Azri ikut tersenyum, lalu ia duduk dan memeluk Anggi. "Tetap jadi Bundanya Azri ya, Bun. Azri nggak bisa bayangin gimana hidup Azri kalau Bunda jauh dari Azri."
"Kamu anaknya Bunda, dan Bunda nggak mungkin jauh dari anak sendiri. Dan emang selalu jadi Bundanya Azri, selamanya sampai umur Bunda habis nanti."
Anggi melepas pelukannya dan mencium kening dan pipi Azri, lalu membawa putranya berdiri.
Keduanya melangkah ke ruang makan, dan di sana juga sudah duduk Marcelline dengan Delano yang berdiri dua langkah di belakangnya.
"Saya permisi," kata Delano membungkuk sebentar dan pergi keluar dari ruang makan.
"Kenapa nggak di makan, Kak?" tanya Anggi lembut sambil mengusap kepala sang putri.
Marcelline hanya memberi senyum tipis. "Celline akan terbang ke Irlandia malam ini juga, Bun. Sekitar setengah jam lagi," katanya memberitahu.

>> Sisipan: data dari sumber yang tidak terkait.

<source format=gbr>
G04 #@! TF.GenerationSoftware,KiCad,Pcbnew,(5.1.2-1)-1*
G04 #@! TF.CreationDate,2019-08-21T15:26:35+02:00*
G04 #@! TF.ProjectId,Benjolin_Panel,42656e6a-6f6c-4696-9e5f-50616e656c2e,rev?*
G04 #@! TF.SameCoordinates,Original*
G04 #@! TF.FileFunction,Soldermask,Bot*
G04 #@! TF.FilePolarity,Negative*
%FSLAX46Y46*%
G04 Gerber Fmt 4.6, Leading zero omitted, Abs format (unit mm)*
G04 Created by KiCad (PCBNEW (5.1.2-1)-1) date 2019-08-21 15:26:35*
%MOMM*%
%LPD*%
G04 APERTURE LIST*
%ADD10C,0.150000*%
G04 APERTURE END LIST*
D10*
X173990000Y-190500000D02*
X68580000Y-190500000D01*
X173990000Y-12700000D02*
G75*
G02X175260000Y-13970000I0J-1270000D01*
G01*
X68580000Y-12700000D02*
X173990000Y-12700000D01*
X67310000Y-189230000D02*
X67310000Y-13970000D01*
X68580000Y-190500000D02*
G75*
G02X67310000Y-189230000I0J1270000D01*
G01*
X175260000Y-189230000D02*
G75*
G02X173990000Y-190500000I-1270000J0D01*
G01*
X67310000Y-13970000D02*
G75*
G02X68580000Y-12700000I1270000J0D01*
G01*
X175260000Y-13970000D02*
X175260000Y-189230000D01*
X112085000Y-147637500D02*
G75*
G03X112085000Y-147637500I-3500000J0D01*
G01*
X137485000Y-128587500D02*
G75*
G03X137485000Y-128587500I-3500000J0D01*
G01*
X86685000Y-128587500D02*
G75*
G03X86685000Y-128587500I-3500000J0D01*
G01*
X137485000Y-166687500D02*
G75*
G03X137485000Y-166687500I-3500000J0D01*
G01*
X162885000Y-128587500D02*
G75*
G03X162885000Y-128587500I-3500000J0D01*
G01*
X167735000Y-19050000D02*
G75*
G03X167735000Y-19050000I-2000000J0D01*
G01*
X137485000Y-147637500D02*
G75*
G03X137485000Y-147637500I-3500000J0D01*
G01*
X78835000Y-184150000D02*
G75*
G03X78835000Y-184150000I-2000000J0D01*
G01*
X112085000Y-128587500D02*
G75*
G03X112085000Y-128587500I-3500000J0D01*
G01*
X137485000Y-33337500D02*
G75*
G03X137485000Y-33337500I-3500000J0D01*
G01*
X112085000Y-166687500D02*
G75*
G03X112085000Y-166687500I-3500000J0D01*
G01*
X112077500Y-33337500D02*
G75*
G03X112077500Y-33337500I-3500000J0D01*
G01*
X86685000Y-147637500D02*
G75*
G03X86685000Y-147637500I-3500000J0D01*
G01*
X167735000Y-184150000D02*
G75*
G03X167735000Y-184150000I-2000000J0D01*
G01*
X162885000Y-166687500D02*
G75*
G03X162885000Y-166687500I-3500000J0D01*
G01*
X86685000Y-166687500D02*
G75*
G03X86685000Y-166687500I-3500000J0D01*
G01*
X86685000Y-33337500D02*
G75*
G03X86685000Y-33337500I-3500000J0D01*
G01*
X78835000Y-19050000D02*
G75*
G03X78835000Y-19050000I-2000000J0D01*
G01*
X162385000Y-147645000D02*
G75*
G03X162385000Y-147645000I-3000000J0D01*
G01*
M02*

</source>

Azri menatap Kakaknya, tapi ia tidak mengeluarkan suara.
"Mendadak banget Kak? Biasanya kamu ngomong ke Bunda sehari sebelum berangkat, ini kok tiba-tiba?" Anggi bertanya masih dengan nada yang lembut.

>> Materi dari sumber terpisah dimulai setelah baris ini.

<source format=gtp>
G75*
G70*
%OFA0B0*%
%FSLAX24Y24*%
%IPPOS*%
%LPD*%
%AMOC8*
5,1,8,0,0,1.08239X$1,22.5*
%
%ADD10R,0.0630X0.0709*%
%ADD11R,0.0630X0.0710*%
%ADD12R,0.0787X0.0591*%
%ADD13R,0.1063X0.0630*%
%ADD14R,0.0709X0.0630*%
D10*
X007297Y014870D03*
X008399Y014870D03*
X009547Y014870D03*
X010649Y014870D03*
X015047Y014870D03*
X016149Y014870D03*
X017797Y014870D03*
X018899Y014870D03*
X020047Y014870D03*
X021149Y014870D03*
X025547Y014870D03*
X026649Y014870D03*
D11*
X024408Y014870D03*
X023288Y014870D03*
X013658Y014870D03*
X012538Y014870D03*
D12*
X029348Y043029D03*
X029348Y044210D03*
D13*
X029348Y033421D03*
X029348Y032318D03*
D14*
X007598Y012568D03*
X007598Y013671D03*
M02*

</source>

Marcelline melirik sekilas Azri yang langsung membuang wajah.
"Ada yang harus Celline kerjain di sana," kata Marcelline menatap Anggi lagi.
"Kamu tidak bisa pergi," ucap Afandi masuk ke ruang makan.
Ketiganya menatap sang kepala keluarga.
"Besok, anak dari keluarga Jefferson akan kembali, dan kita sekeluarga di undang diacara penyambutannya," jelas Afandi setelah duduk.
"Sejak kapan hal kayak gitu jadi penting untuk Celline, Yah?" tanya Marcelline pula.
"Hargai keluarga itu sebagai sahabat Ayah, Kak. Tolong," pinta Afandi.
"Acara besok jam berapa?" tanya Marcelline.
"Sekitar jam 3 sore," jawab Afandi.
"Celline bakal sampai sebelum jam 3, dan langsung ke sana besok," papar Marcelline.
"Itu terlalu singkat Kak," kata Anggi.
"Gapapa Bun, Celline nggak bisa tunda urusan di Irlandia juga," ucap Marcelline tersenyum lalu ia berdiri.
Sebelum keluar, ia mengusap lembut kepala Azri. "Jangan nakal," katanya.